Twitter and Venmo Pt 2

The feedback on Venmo was

“pretty OK! Your interviewer would probably steer you to the feeds portion, as that is the most interesting. Look up how twitter is architected and take inspiration from that”.

So, a brief detour into Twitter. This is cribbed from High Scalability.

First key insight:

“Users care about tweets, but the text of the tweet is almost irrelevant to most of Twitter’s infrastructure.”

Most of Twitter’s infrastructure is about shuffling IDs around sharded storage. I read through the linked piece and drew up my understanding of their architecture; I strongly recommend this exercise. If you can’t draw something, you don’t understand it, and if you can draw it, you probably understand it.

Twitter

Basically, Twitter is a timeline manufacturing service, and it is mostly an implementation detail what goes in the timeline/that “Tweets” are involved.

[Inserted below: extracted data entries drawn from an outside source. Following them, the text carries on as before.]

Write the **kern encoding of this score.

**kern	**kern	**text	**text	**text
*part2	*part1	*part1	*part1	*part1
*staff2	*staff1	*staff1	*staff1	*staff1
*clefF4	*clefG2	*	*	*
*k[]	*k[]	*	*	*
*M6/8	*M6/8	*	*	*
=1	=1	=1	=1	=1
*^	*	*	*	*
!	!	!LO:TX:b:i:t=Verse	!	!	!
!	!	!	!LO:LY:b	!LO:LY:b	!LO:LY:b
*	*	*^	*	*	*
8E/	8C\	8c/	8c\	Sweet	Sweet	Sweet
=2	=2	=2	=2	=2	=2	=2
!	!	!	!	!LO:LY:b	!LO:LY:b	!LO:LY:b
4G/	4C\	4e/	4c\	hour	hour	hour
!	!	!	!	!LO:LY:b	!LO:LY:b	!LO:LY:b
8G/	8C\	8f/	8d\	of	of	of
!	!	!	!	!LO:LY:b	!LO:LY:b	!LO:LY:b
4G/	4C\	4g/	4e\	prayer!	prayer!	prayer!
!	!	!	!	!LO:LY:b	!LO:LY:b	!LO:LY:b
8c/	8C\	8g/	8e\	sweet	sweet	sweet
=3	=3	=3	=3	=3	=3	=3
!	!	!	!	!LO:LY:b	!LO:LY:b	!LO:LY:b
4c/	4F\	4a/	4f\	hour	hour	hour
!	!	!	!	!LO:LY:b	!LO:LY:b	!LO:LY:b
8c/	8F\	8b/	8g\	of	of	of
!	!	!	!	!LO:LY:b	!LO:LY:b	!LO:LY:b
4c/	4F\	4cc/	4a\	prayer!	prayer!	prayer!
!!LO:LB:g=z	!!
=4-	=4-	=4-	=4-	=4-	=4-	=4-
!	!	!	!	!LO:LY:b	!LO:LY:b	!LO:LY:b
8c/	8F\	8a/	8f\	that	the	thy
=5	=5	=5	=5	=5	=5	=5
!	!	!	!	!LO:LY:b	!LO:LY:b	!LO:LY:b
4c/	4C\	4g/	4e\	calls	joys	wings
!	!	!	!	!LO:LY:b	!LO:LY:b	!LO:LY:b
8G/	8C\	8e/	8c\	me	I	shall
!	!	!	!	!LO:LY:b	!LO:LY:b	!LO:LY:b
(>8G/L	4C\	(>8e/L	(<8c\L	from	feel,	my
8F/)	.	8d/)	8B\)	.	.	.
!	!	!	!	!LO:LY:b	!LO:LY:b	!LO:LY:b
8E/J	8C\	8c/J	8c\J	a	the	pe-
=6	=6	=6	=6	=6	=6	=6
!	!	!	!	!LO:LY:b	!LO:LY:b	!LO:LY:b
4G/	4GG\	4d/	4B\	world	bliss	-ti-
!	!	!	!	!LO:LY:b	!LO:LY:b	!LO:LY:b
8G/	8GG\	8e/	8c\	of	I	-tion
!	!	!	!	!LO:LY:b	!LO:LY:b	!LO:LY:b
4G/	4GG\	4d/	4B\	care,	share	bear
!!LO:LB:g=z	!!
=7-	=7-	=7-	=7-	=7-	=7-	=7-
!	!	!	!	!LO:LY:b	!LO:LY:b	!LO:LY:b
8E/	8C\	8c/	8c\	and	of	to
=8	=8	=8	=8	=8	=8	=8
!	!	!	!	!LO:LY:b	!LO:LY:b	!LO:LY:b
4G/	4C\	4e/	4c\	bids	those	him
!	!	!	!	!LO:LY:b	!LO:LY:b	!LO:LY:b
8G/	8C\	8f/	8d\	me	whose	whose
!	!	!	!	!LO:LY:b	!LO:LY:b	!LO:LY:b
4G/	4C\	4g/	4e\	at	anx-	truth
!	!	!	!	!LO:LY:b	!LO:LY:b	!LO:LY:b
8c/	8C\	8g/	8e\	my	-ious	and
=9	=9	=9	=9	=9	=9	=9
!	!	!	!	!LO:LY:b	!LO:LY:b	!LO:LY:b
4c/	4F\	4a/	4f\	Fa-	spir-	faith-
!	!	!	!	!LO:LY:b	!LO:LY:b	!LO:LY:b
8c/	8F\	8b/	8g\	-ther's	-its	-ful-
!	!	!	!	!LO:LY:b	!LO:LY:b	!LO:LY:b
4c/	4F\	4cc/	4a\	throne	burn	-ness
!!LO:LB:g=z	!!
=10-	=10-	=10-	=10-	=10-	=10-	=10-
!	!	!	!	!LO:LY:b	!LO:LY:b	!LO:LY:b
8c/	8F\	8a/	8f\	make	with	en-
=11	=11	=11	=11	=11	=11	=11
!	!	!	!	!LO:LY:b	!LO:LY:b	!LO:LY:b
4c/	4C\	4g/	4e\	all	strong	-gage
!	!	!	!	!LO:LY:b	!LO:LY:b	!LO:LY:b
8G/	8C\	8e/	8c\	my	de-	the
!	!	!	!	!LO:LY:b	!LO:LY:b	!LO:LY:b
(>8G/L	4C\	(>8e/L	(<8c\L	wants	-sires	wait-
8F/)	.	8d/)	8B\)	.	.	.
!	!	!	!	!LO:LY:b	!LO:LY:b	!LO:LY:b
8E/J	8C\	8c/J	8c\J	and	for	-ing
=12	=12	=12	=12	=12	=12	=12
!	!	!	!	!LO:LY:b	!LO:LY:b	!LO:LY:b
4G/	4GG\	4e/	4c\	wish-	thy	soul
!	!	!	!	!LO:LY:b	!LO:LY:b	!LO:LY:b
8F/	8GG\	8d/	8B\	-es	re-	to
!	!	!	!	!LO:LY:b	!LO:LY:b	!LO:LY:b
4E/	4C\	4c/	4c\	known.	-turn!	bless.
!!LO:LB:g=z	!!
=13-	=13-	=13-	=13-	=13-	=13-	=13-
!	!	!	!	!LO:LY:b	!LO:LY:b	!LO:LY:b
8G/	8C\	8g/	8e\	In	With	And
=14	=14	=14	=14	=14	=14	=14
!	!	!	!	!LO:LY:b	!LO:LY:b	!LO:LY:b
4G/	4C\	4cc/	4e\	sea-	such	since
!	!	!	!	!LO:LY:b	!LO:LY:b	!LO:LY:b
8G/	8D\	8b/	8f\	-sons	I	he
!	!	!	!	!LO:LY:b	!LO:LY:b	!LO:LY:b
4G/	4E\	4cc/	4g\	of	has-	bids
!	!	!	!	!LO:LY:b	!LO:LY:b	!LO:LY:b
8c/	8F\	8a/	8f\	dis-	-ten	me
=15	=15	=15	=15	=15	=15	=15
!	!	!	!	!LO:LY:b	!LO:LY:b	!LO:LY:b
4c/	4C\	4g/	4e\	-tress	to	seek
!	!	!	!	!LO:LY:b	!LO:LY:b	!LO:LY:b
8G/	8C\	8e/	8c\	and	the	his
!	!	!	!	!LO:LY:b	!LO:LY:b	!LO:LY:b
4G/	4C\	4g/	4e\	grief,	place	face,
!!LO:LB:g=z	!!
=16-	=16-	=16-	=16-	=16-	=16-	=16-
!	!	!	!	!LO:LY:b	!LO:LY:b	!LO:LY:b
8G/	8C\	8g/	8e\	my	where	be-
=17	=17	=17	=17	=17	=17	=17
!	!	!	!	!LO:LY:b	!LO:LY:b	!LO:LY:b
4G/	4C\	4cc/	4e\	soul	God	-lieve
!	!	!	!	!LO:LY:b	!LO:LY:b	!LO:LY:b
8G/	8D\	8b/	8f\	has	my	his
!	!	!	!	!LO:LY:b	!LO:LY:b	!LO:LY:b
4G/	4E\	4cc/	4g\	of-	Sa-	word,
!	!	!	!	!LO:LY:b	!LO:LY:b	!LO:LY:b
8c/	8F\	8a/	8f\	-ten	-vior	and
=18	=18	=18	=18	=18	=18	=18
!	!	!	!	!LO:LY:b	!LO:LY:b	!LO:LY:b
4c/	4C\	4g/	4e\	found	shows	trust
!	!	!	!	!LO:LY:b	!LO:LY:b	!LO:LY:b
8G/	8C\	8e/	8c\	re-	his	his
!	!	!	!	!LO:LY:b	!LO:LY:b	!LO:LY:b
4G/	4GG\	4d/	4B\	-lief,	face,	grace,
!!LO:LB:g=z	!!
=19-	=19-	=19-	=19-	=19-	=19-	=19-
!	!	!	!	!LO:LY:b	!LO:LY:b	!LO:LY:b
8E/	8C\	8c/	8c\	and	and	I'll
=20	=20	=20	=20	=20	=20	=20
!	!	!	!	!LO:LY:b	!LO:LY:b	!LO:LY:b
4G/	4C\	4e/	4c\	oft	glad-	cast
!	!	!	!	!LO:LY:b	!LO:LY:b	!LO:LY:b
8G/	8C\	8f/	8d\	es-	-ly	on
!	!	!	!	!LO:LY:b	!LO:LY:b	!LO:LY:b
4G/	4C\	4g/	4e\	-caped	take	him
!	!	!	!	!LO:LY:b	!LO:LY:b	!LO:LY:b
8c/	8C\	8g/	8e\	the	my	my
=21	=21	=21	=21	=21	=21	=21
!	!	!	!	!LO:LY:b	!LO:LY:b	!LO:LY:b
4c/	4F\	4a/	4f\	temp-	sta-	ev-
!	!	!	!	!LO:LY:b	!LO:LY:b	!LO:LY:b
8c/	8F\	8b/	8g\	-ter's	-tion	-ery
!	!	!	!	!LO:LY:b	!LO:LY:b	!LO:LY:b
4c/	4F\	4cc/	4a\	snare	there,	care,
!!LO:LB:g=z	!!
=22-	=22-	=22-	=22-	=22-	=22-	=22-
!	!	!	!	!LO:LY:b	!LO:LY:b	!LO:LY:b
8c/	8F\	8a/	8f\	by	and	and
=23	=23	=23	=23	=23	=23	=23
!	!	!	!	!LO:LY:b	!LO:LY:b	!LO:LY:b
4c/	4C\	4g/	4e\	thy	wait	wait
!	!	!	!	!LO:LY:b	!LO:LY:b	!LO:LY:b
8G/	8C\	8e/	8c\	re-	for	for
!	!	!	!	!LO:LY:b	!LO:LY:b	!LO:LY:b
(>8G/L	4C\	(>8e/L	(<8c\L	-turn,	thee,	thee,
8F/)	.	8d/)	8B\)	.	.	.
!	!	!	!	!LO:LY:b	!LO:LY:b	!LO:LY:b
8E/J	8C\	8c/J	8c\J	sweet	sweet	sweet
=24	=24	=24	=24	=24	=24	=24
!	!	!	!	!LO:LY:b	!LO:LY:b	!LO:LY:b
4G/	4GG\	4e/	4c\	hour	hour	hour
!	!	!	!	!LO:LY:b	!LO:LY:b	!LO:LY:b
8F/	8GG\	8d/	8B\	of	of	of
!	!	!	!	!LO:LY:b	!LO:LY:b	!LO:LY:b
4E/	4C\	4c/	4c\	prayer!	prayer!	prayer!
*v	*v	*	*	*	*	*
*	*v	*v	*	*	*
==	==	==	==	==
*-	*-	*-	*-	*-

On Tweet, a POST is sent to the load balancer + HTTP response tier (presumably the load balancer is doubled, but I only drew one for simplicity). That tier creates a tweet in the Tweet service that matches ID to content, I presume that the HTTP tier stuck the tweet in the tweeter’s timeline, then the problem of propagation is passed off to Flock. (I presume the HTTP tier 201’s at this point, and the tweeter’s request is complete.)

Flock is the social graph portion that knows who follows who; I presume it is partially implemented as a datastore of User => [Followers], so on tweet the system knows who to update.

However Flock works implementationally, it is responsible for doing a bunch of “push tweet into timeline” actions, that put the tweet ID in the timelines of people following the person who tweeted. The lists are 800 tweets long.

When a user gets their timeline, they get to hit an in-memory list of 800 tweets, and the service hydrates the tweets off the tweet store.

Pretty clever, actually.

Venmo Feeds

So how would Venmo feeds of friend transactions work? The same way as above. There was nothing special about Tweets; we were just using a list of Person=>Listeners and pushing IDs into a list to by hydrated later.

Other things I learned

Having to translate a system report into a diagram is super useful. It calls out the “basic molecules” of systems design, and makes you think about how to represent what you understand. I want to start a Menagerie subseries on this blog of the core types of structures I see. The duplication of Redis consistent hashing boxes above, for example, is intentional; they look the same because fundamentally they are the same.